◆ Work to be completed:
Extract every line below that contains the word "part", copying each such line in full.

◆ Data excerpts:
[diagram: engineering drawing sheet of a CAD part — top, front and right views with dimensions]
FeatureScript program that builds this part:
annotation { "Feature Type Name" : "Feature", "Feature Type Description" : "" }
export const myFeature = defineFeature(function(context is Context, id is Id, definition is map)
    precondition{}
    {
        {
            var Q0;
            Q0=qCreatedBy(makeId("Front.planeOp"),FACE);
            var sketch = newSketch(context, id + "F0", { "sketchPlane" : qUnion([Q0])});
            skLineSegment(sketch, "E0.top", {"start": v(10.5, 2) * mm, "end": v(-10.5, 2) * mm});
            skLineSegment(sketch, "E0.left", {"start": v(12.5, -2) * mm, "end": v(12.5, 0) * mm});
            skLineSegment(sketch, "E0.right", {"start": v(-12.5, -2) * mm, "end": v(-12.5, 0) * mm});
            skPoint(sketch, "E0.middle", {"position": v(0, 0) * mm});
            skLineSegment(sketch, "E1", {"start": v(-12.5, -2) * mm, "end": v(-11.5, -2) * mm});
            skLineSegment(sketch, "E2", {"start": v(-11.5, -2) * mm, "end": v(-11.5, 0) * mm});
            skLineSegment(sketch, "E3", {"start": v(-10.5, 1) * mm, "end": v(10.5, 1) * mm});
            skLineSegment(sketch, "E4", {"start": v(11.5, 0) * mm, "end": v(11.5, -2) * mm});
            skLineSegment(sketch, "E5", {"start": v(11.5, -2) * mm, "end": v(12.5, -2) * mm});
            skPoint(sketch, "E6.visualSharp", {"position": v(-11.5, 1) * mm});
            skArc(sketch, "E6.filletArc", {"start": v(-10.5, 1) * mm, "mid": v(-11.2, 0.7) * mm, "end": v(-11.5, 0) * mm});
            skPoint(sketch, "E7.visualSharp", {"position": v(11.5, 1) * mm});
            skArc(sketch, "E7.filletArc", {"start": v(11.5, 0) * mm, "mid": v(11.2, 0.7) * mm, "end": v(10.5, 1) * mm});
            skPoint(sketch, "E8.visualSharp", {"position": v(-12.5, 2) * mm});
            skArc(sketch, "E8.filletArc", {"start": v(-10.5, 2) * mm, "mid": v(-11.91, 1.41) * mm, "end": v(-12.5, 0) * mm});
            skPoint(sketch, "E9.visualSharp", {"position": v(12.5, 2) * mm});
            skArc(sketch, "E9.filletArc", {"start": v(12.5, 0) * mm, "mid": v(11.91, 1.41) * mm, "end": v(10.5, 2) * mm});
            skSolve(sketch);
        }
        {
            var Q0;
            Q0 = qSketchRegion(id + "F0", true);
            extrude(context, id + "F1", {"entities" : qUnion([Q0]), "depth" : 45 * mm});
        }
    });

◆ Solution for this exercise:
[diagram: engineering drawing sheet of a CAD part — top, front and right views with dimensions]
FeatureScript program that builds this part:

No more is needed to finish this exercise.